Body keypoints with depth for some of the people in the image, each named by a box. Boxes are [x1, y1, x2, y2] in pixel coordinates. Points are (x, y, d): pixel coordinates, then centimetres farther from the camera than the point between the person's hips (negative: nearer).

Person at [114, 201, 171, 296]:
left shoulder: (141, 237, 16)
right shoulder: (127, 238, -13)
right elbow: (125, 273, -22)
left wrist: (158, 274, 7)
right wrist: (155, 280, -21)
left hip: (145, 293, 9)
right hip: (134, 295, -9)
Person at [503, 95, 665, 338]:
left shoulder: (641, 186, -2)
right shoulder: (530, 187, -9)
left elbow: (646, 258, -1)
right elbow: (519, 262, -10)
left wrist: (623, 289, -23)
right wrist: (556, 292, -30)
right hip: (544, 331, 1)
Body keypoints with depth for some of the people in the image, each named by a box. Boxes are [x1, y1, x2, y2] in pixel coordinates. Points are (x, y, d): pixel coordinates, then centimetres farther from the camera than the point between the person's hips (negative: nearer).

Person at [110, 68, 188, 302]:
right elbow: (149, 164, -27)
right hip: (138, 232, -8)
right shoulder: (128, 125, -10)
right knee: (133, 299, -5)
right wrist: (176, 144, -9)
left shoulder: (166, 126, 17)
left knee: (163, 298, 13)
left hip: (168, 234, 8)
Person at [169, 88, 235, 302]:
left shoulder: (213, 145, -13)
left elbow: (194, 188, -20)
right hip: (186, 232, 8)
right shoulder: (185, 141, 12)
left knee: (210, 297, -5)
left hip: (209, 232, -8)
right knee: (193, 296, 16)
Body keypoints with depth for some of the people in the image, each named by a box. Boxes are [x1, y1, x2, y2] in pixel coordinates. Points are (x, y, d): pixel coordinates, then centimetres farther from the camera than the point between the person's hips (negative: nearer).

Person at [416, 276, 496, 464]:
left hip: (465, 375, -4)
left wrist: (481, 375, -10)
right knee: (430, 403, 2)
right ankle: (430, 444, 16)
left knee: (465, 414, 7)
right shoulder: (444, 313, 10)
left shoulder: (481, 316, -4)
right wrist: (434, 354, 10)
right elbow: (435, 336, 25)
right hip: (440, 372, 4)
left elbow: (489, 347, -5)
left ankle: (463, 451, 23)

> [WHAT YOU SHOULD DO] Your task is to quote all of the data word for word.

> [WRITTEN SOLUTION]
Body keypoints with depth for some of the people in the image, each named by a box. Boxes are [x1, y1, x2, y2] in pixel coordinates. Points are (x, y, d): pixel coordinates, then centimetres farther from the camera than the point between the person's hips (negative: nearer).

Person at [114, 201, 171, 296]:
left shoulder: (141, 237, 16)
right shoulder: (127, 238, -13)
right elbow: (125, 273, -22)
left wrist: (158, 274, 7)
right wrist: (155, 280, -21)
left hip: (145, 293, 9)
right hip: (134, 295, -9)
Person at [503, 95, 665, 338]:
left shoulder: (641, 186, -2)
right shoulder: (530, 187, -9)
left elbow: (646, 258, -1)
right elbow: (519, 262, -10)
left wrist: (623, 289, -23)
right wrist: (556, 292, -30)
right hip: (544, 331, 1)
Body keypoints with depth for some of the people in the image, each named by a box. Boxes are [x1, y1, x2, y2] in pixel coordinates. Points are (x, y, d): pixel coordinates, then centimetres farther from the camera than the point between the person's hips (negative: nearer).

Person at [110, 68, 188, 302]:
right elbow: (149, 164, -27)
right hip: (138, 232, -8)
right shoulder: (128, 125, -10)
right knee: (133, 299, -5)
right wrist: (176, 144, -9)
left shoulder: (166, 126, 17)
left knee: (163, 298, 13)
left hip: (168, 234, 8)
Person at [169, 88, 235, 302]:
left shoulder: (213, 145, -13)
left elbow: (194, 188, -20)
right hip: (186, 232, 8)
right shoulder: (185, 141, 12)
left knee: (210, 297, -5)
left hip: (209, 232, -8)
right knee: (193, 296, 16)
Body keypoints with depth for some of the people in the image, each named by a box. Boxes are [x1, y1, x2, y2] in pixel coordinates. Points are (x, y, d): pixel coordinates, then centimetres farther from the camera than the point between the person's hips (negative: nearer).

Person at [416, 276, 496, 464]:
left hip: (465, 375, -4)
left wrist: (481, 375, -10)
right knee: (430, 403, 2)
right ankle: (430, 444, 16)
left knee: (465, 414, 7)
right shoulder: (444, 313, 10)
left shoulder: (481, 316, -4)
right wrist: (434, 354, 10)
right elbow: (435, 336, 25)
right hip: (440, 372, 4)
left elbow: (489, 347, -5)
left ankle: (463, 451, 23)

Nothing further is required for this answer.